Below are some entries; reproduce them exactly and leave every picture out.

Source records
'''

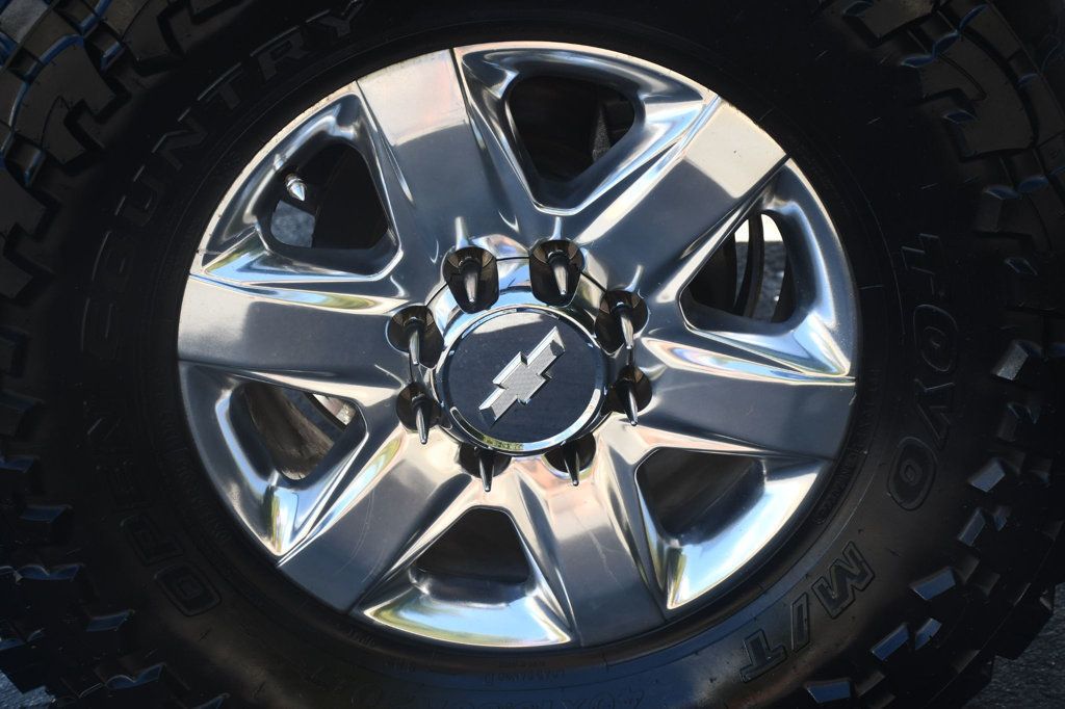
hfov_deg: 30.1
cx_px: 532
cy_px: 354
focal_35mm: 67
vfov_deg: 20.3
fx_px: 1981
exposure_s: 1/250
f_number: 5.6
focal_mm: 45
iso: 250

'''

Expected answer
hfov_deg: 30.1
cx_px: 532
cy_px: 354
focal_35mm: 67
vfov_deg: 20.3
fx_px: 1981
exposure_s: 1/250
f_number: 5.6
focal_mm: 45
iso: 250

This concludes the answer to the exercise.